Whatever the causes, whatever the merely-theoretical probabilities, the fact remains that I've seen these. I've been paged for them. I've done the analyses of possible causes. A bit pattern was written and repeatedly verified over a quite long period of time (ruling out data path issues), then at some point a different bit pattern was read and would persistently be read thereafter. How is that not real bitrot? How does it matter, beyond ruling out everything above the disk level, what the precise causes are? If you can't answer those questions, you're just posting noise.
It indeed is not. Had to reread the theory and I stand corrected, RS-style ECC can't detect errors in excess of the redundancy count.
> How is that not real bitrot?
It is and I can see how it can happen.
> How does it matter, beyond ruling out everything above the disk level, what the precise causes are?
It would've mattered if a drive could detect on-disk bitrot reliably, which was what the stats I worked with (also in exabytes, funnily enough) and the IEEE papers I read led me to believe.
Didn't you answer your own question above? It's firmware bugs. The disk reported a successful write at block X but it actually wrote block Y. Later you read block Y and you get data X. The block-level ECC codes are consistent. You also stand a low but not zero probability that you requested a read at block X and were served up some other block, again with matching checksums. And of course there's always the possibility that your firmware simply has a bug in the code checker.
The paper "Parity Lost and Parity Regained" assigns a probability of 1.88e−5 to misdirected writes bugs among disks, so if you have a warehouse full of disks you now have this nightmare.
Fun question: what if a relocation table gets corrupted? And what protection is there against that possibility? You can bet it's not the same ECC as on data blocks.
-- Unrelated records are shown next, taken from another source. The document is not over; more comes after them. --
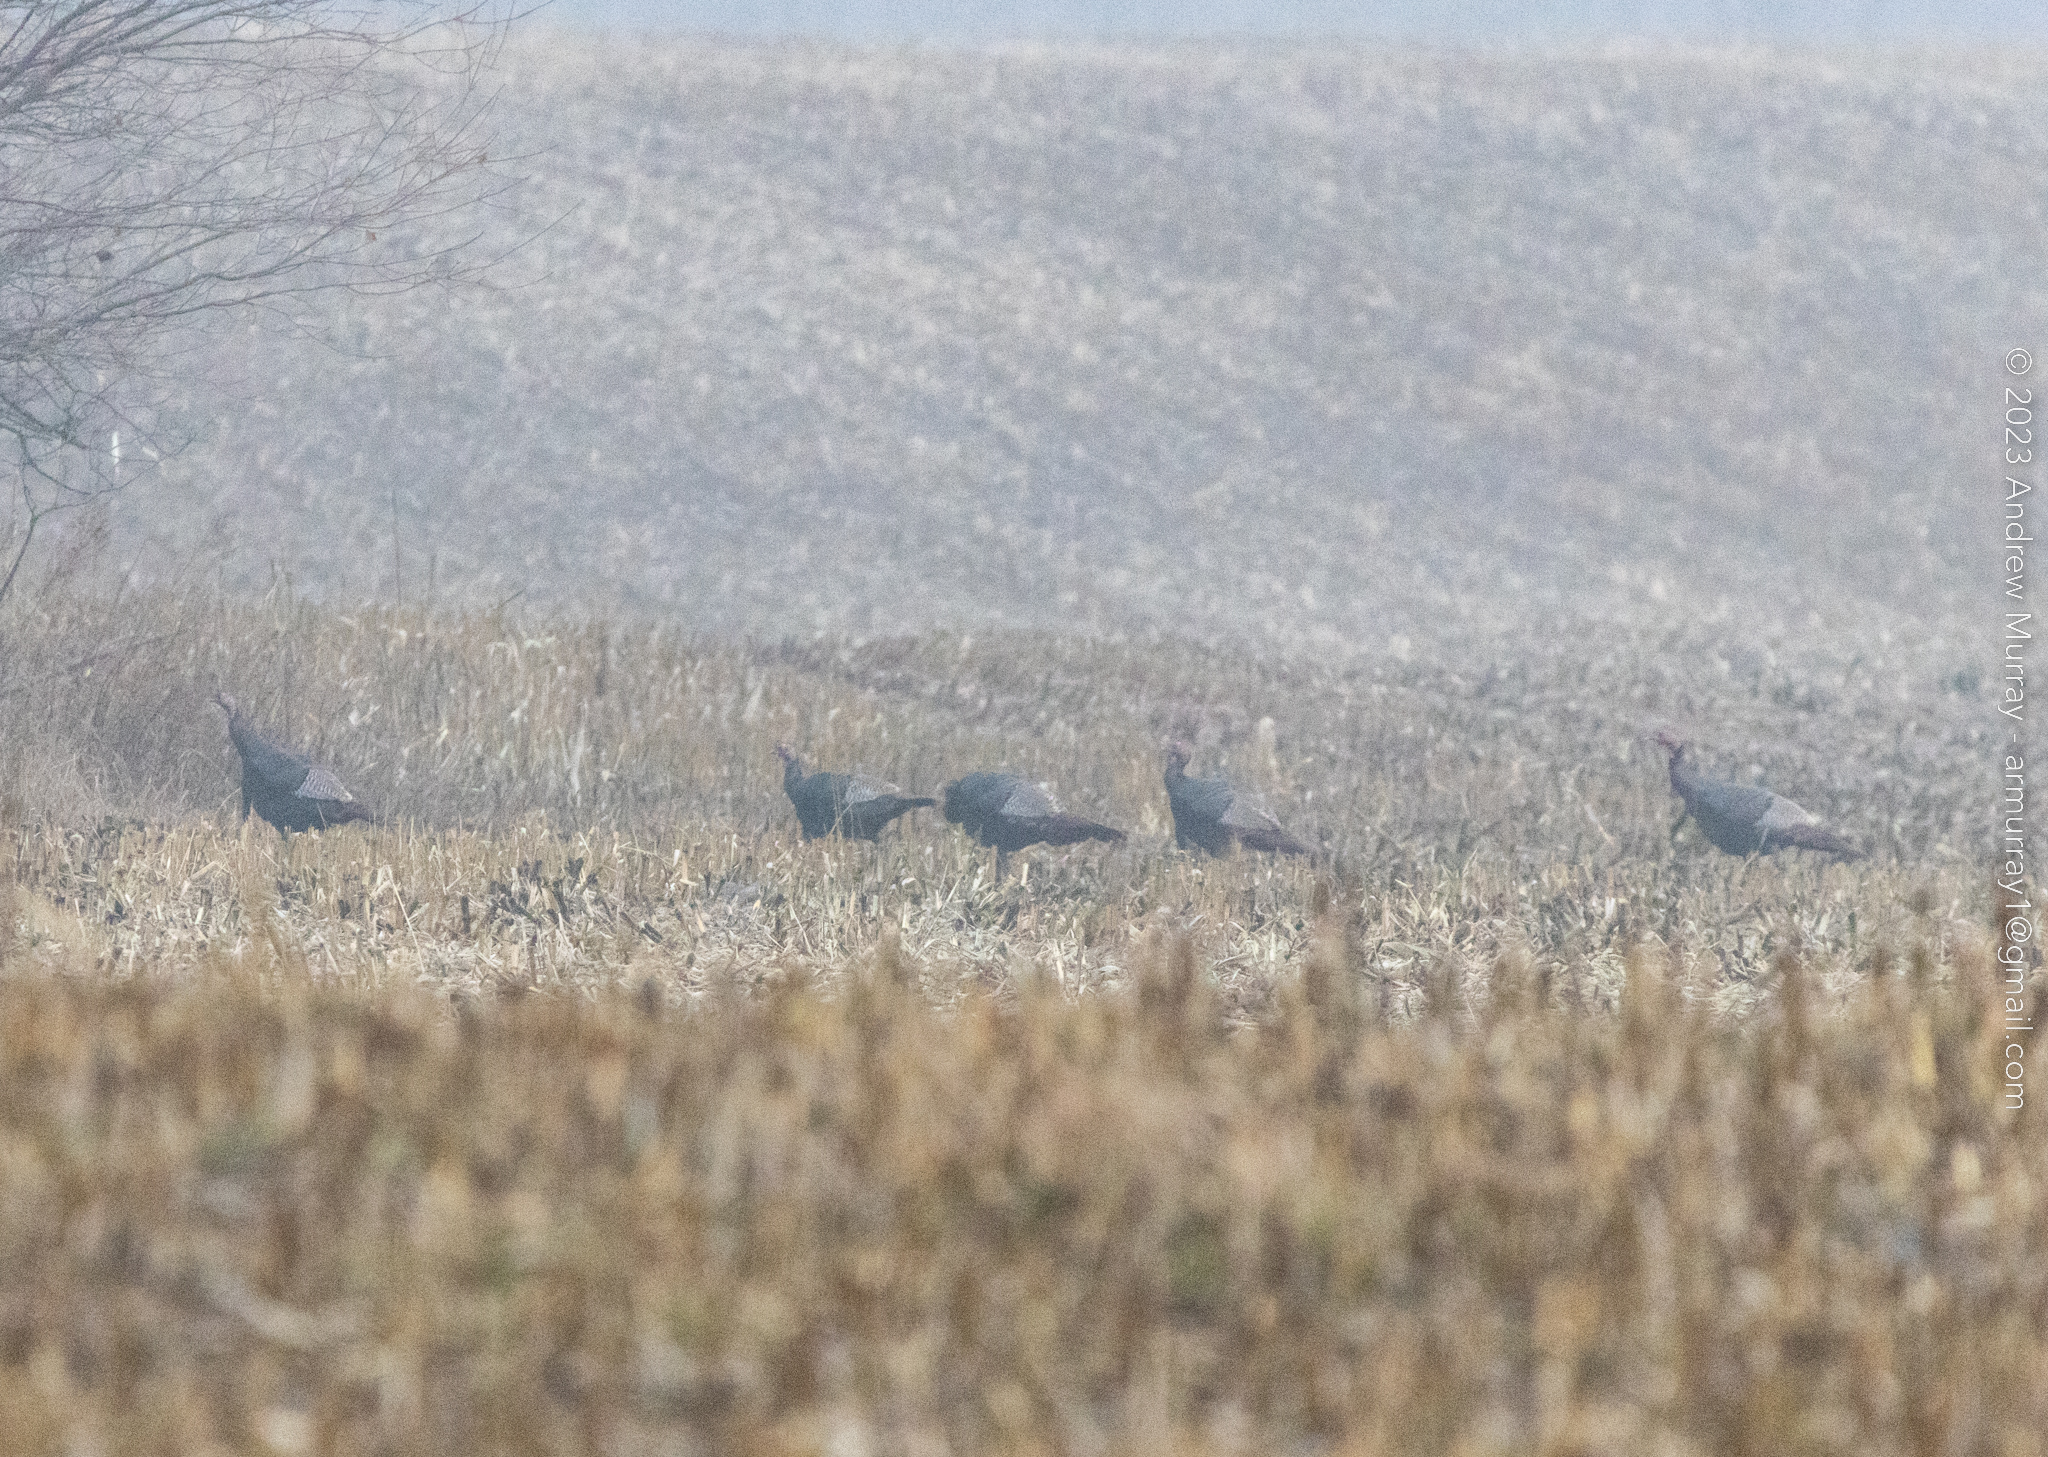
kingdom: Animalia
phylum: Chordata
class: Aves
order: Galliformes
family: Phasianidae
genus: Meleagris
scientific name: Meleagris gallopavo
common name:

The rest is left as an exercise for the reader. ;)
uh oh, I recognize this one. Love to have a file corrupt after months at rest with no access logged and no mtime changes because a file on a neighboring track needed rewriting (SMR, of course).
ZFS and other checksumming file systems can detect bit rot in data at rest. When data is read back, that sector is checksummed and compared against when it was written before returning the request.
You can periodically scrub the entire pool to find and even fix these issues (in a pool with redundancy)
Sure. However the main purpose of scrubbing is to flush out deteriorating media and to prompt the drive to relocate salvageable sectors and to report completely dead ones.
I found many comments on ZFS, and not so much comments on dm-integrity, BlueStore/Cephfs, and others. So I am thinking of looking into ZFS, but if there are any recommendations, I would like to seek advice.
I am experimenting with Git LFS, git-annex, I like the filesystem UI better, so I am looking for filesystem like solutions.